I packaged this into a small open-source library called
AudioTrace. You hand it a recording;
it hands back one structured, typed report — split along exactly that
measure-vs-estimate line. The acoustic layer (silence, pace, pitch) is signal
processing; the semantic layer (transcript, sentiment, intent) is models.

pip install audiotrace

import audiotrace

report = audiotrace.analyze(
    audio="call_recording.wav",
    metadata={"agent_version": "v2.1", "provider": "vapi"},
)

print(report.quality.overall_score)        # 0.87
print(report.quality.speaking_pace_wpm)     # 168.0
print(report.sentiment.caller_frustration)  # False
print(report.latency.total_ms)              # 4200
print(report.events.drop_off)               # False
print(report.cost.total_usd)                # 0.063

The return value is a Pydantic CallReport, so it's typed, validated, and trivial
to serialize. You can emit it as OpenTelemetry spans, hang it off your LangChain
and LangSmith traces, or assert on it in a CI check — which is exactly where this
series is headed.

One decision shaped everything: it runs locally

Call recordings are about as sensitive as data gets. So AudioTrace runs entirely
on your machine — no audio leaves the box, and the open models download once.
Privacy here shouldn't be an upgrade you pay for; it should be the default.

What's next

The two-layer model sounds tidy, but the interesting part is what happens when
the "right" tool isn't available. In the next post I'll walk through a concrete
example: labeling who is speaking without the gated model everyone reaches
for — and why a few dozen lines of pitch measurement beat it for the common case.

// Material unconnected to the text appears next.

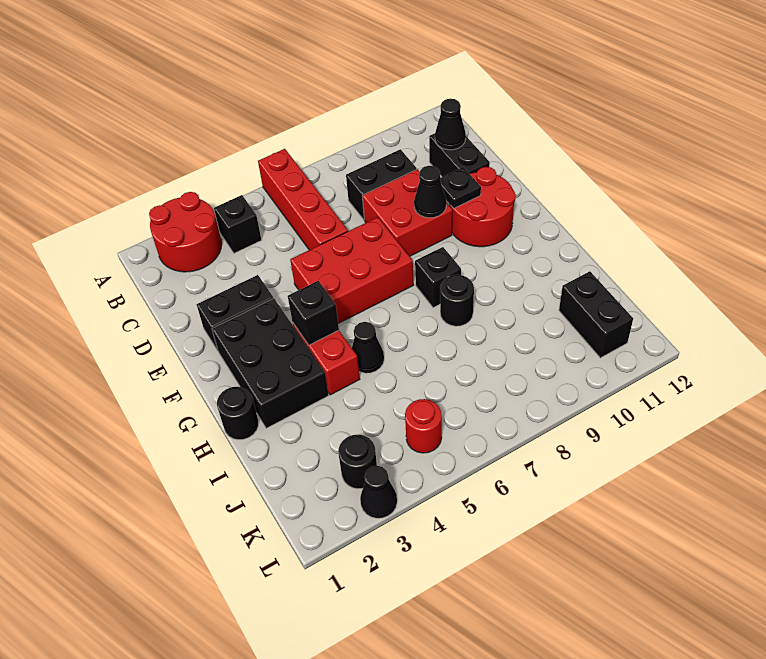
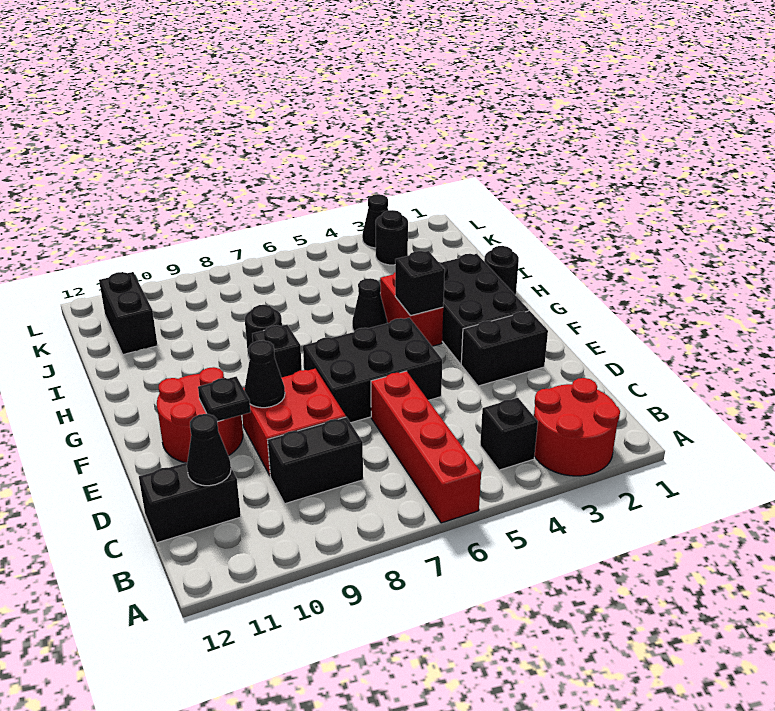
black brick C11:D11 level 1 -> black brick C11:C12 level 1
red brick E5:F7 level 1 -> black brick E5:F7 level 1
red round brick K5 level 1 -> none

If you want to poke at it now:

pip install audiotrace

⭐ The repo is at github.com/dimastatz/audiotrace.
Issues and PRs welcome — it's early, and provider integrations are exactly the
kind of contribution that helps most.

Keep building!

Top comments (4)

Yunetzi • Jun 27

Solid breakdown. If the box is listening, the signals should be legible too—end-to-end visibility, not just token logs. Standardized audit trails and privacy controls will boost trust (no more black-box vibes).

Arthur Alves • Jul 1

for me who've been working with web development for a while de subject of AST shine my eyes, however, as a person who participate of oncall shifts observability for me itºs the most important piece of a software. Thank you for sharing this amzing breakdown

Dipankar Sarkar • Jul 3

The framing I would add: your extractors (sentiment, silence, pace) are themselves models, so the observability layer has its own drift surface. When a metric moves you now have two hypotheses, the agent changed or the measurement changed. Version and pin the extractors the same way you pin the agent, otherwise you end up chasing ghosts.

For the CI installment, the thing that bit us with audio-derived signals is that you can't assert exact values, the numbers wiggle run to run. What worked was asserting on distributions against a golden call set: PSI or KL drift past a threshold fails the build, rather than per-call assertions. Looking forward to the signal-extraction post.

Dima Statz • Jul 4

Thank you Dipankar Sarkar

*Two-for-two, and both landed. 🎯
*
On "extractors are models too" — guilty as charged. Our sentiment/silence/pace extractors absolutely have their own drift surface, and right now a moved metric is a whodunit with two suspects: the agent or the measurement. We just wrote that exact framing into the spec — provenance stamping so every report carries its extraction stack (Whisper/pyannote/librosa/sentiment versions). Pin the ruler, not just the thing you're measuring. No more ghost-chasing. 👻

On distributional CI — yep, per-call exact assertions on audio signals are a flake factory; the numbers wiggle if you look at them funny. PSI/KL against a golden set is the move. Fun wrinkle on our end: our "golden set" is currently one call, and PSI on n=1 is just vibes. So that one's queued for when a real corpus shows up (read: the first design partner's calls) — the distribution has to exist before you can gate on it.

Both are now written down as requirements rather than good-intentions, so future-me can't pretend you didn't warn me. The signal-extraction post is coming — you basically just wrote half the "gotchas" section for me.